L’accusé Comitis ne tarda pas à rentrer accompagné de son fils. Tous deux feignirent une grande colère et reprochèrent avec violence à Calvet d’être venu soit pour avoir des relations coupables avec la femme Comitis, soit aussi pour la voler. Ils lui portèrent plusieurs coups, Comitis père avec une branche de houx, Comitis fils avec le manche d’une fourche. Puis, le père saisit cette fourche et fit mine d’en enfoncer les pointes dans le ventre de Calvet qui, voulant fuir, chercha des yeux une issue. Vainement, la porte était solidement fermée et, quant aux deux fenêtres, elles avaient été d’avance condamnées avec de longs clous. Calvet, épouvanté, supplia qu’on lui fît grâce. Alors Comitis père exigea que Calvet demandât pardon à genoux et Calvet obéit. Puis aussitôt, il dit au malheureux tout étourdi des coups reçus : « Je ne consentirai à t’épargner que si tu signes des billets pour une somme de 2.500 fr. »
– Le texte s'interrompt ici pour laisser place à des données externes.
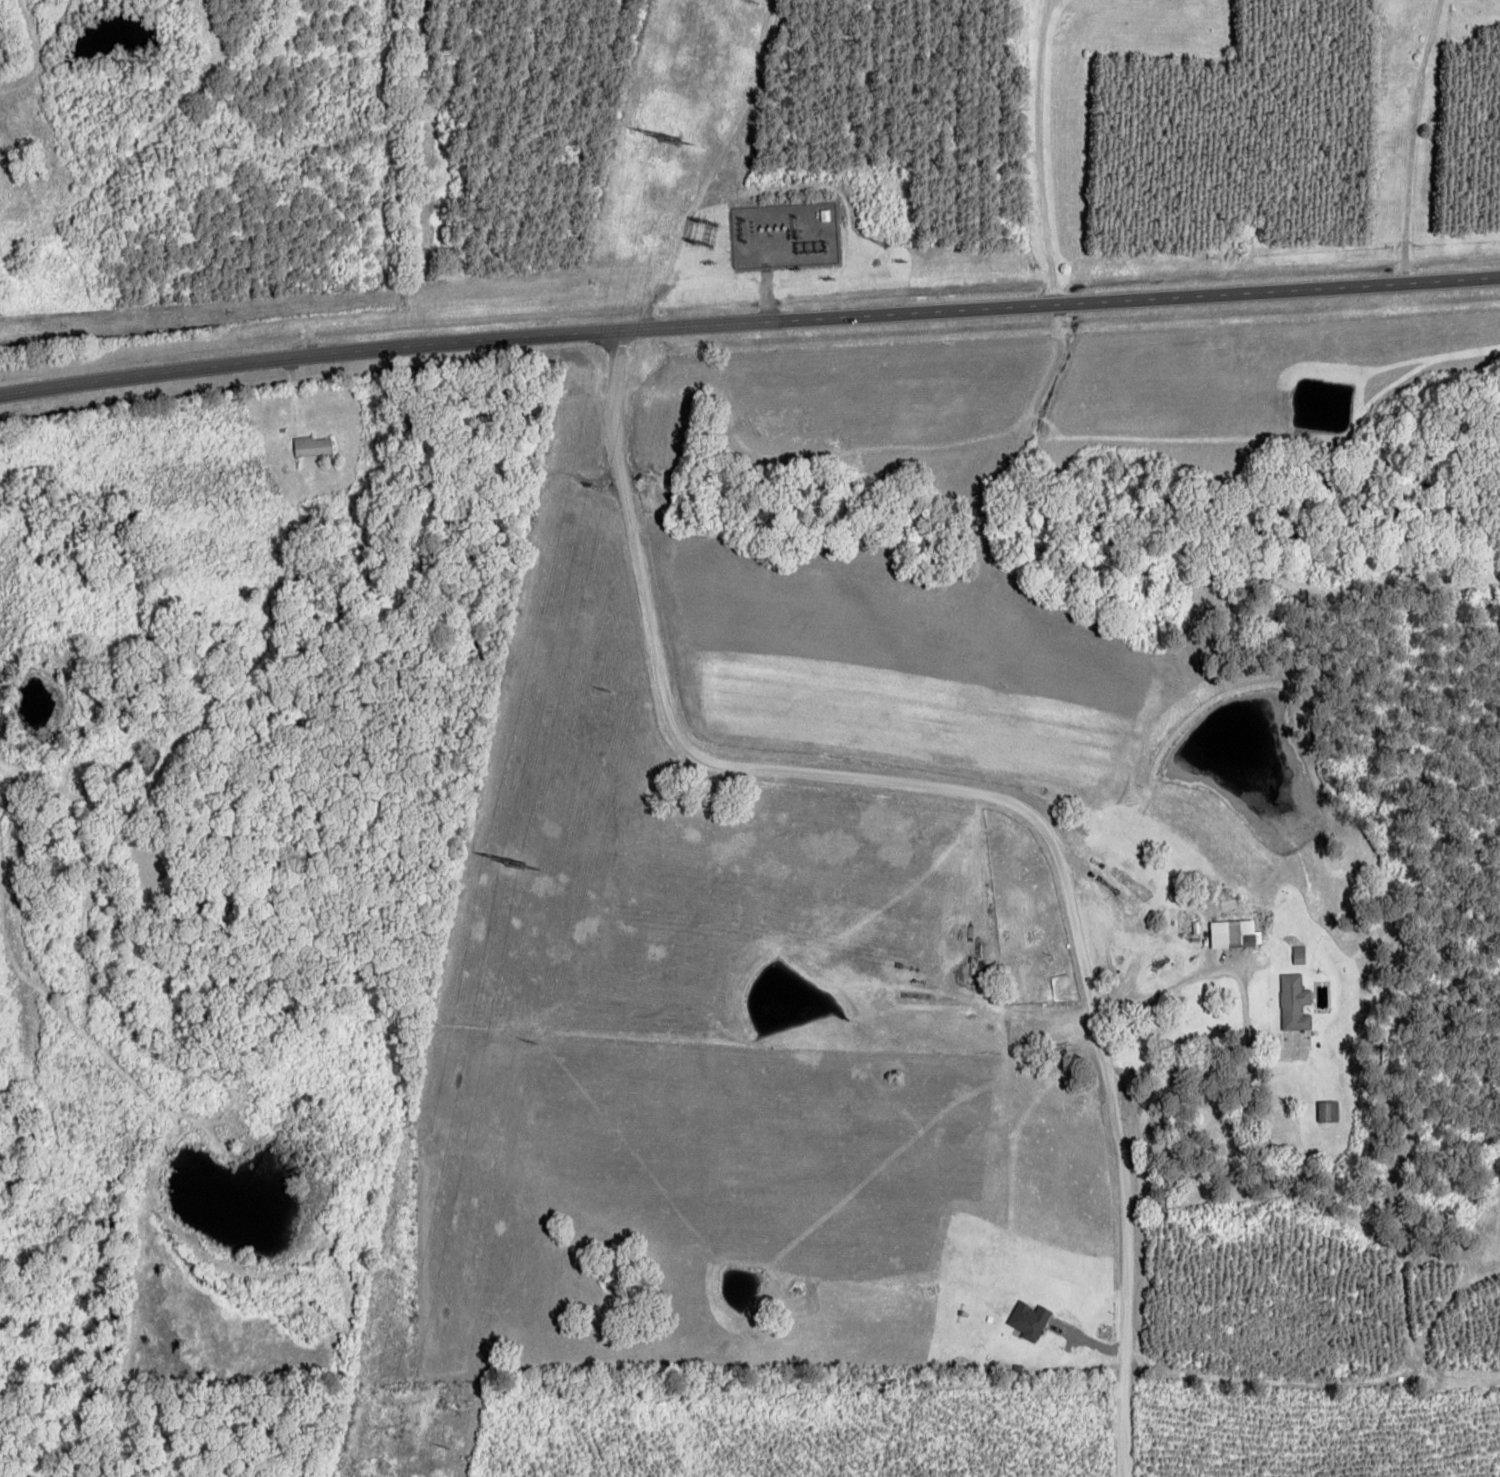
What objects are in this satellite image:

Après un court essai de résistance, Calvet, terrifié des menaces de mort qui ne cessait pas, en passa par ce que voulaient ses agresseurs. Ceux-ci s’étaient munis d’avance de papier timbré. Comitis fils rédigea les billets et Calvet les signa.
Le lendemain, revenu de son effroi, Calvet s’empressa de porter plainte. Aussitôt les Comitis ont allégué pour leur défense qu’ils avaient voulu venger leur honneur, Calvet étant devenu l’amant de leur épouse et belle-mère. Mais tous les renseignements recueillis représentent au contraire Calvet comme d’une moralité exemplaire et rendent ces allégations invraisemblables. » [11]
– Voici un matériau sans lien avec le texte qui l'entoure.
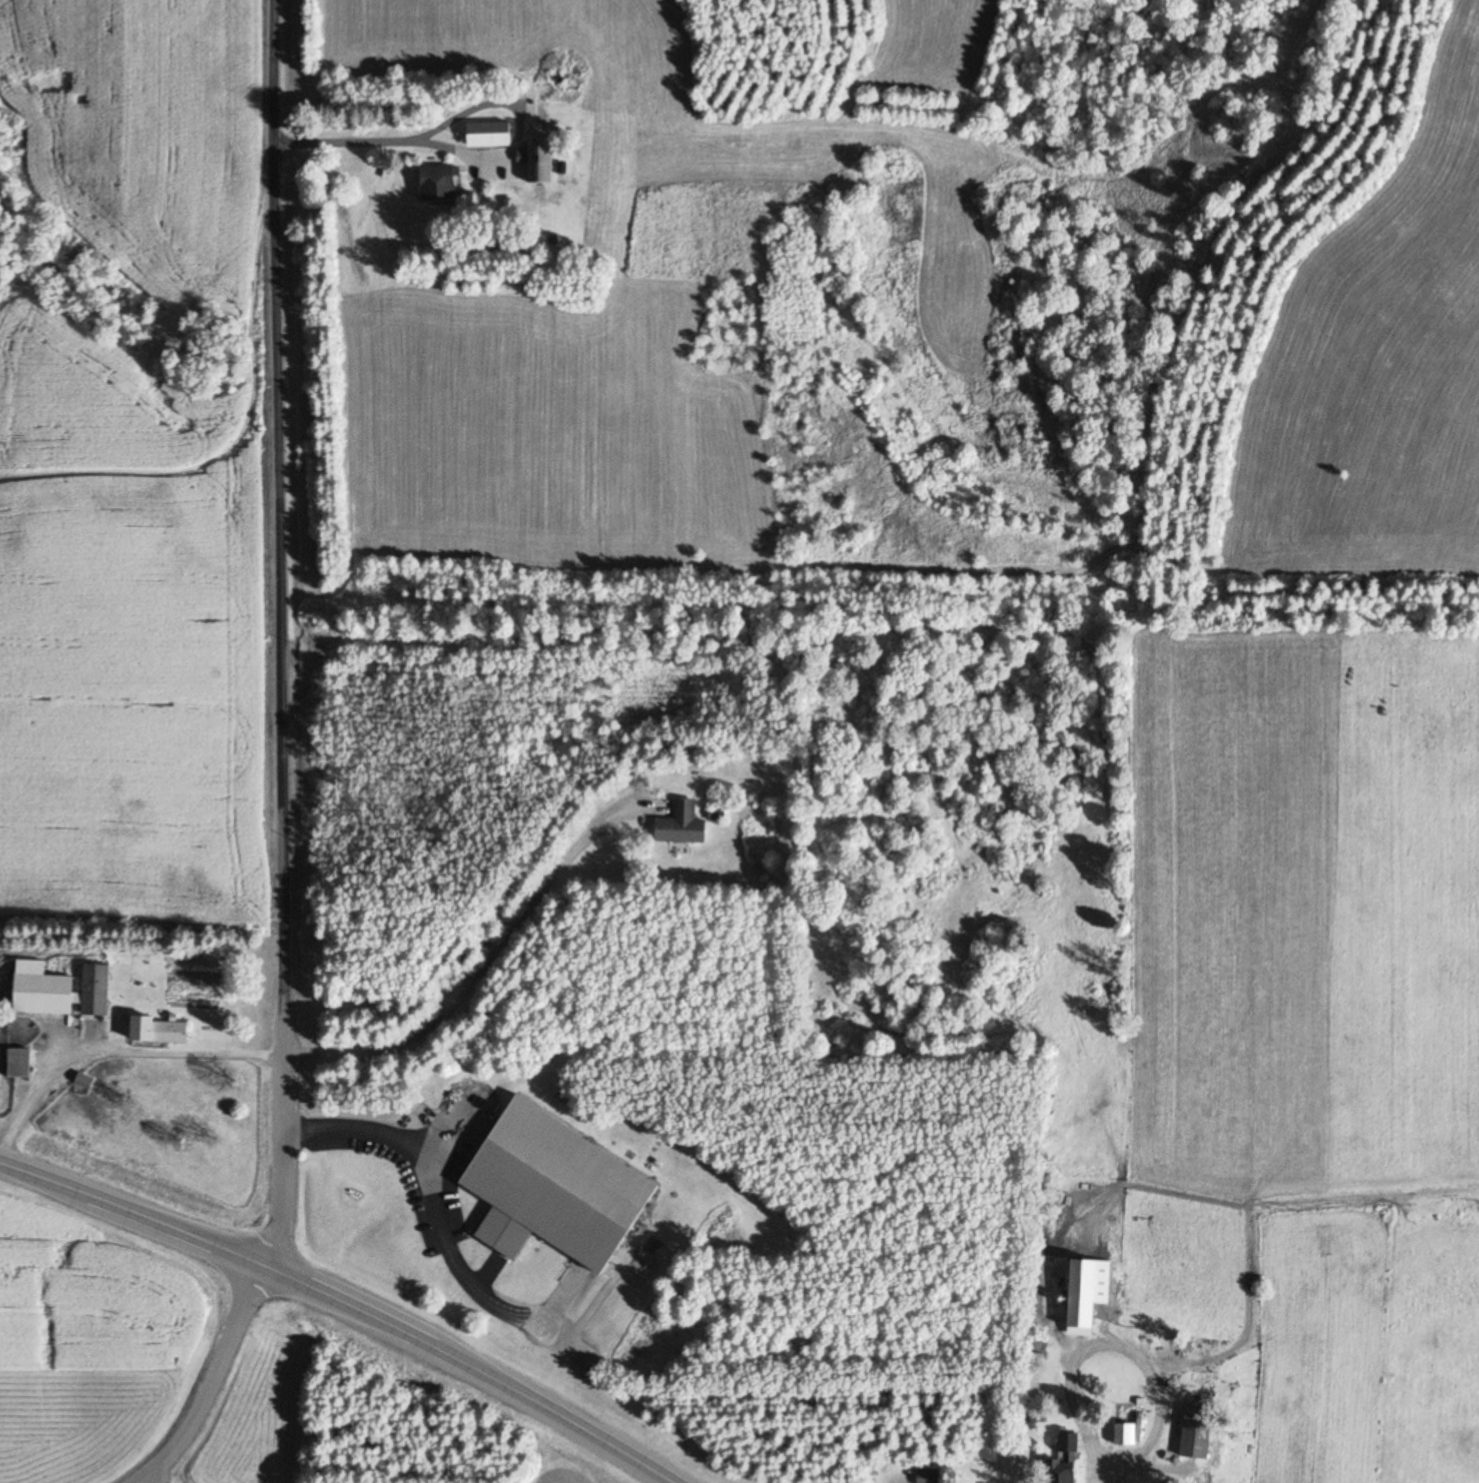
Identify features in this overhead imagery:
building: (489, 136)
building: (539, 162)
building: (439, 184)
road: (283, 635)
building: (682, 825)
road: (514, 935)
building: (60, 991)
building: (159, 1030)
road: (114, 1036)
building: (20, 1066)
building: (554, 1187)
road: (343, 1305)
road: (213, 1380)
building: (1198, 1434)
building: (1125, 1435)
building: (1066, 1460)
building: (928, 1476)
Le journal Le Clairon ajoute que si les trois membres de la famille sont poursuivis seul le père sera condamné à six ans de réclusion. [12]
Quatre ans plus tard, c’est Nathalie Comitis ainsi que son frère André qui seront respectivement condamnés à 8 jours de prison et 50 francs d’amende pour « menace de mort » et 50 francs d’amande pour voies de fait, c’est-à-dire usage de la force physique. [13] Ils semblent tous deux être les cousins de J-F Comitis impliqué dans « l’affaire de Bonneguide ».Au recensement de 1891, la famille Séguret François est présentée comme « fermier » dans le hameau.
Au recensement de 1896, la famille Merlhe et Soulié font leur apparition dans le hameau alors que les Séguret ne sont plus cités. [14]
Pour la famille Merlhe, il s’agit certainement d’une implantation par succession des Viguier. En effet, Marie-Julie Viguier épouse Auguste Merlhe le 10 février 1863 à Alrance [15].
François Soulié (de son vrai nom Bernard, Joseph, François Soulié) originaire de Paulhe Rouby d’Arvieu s’installera à Bonneguide après la célébration de son mariage avec Adrienne Girard le 13 octobre 1894 à Arvieu. La signature du contrat de mariage se réalisera d’ailleurs à Bonneguide le 26 septembre 1894 dans la maison de Madame veuve Galtier de Trémouilles dans laquelle résident Adrienne et sa mère Rosalie Girard originaires de Falgayrouse [16].
Il est intéressant de noter que Marianne Soulié (ayant épousée Jean-Antoine Viguier de Bonneguide en 1837) est la tante de François Soulié.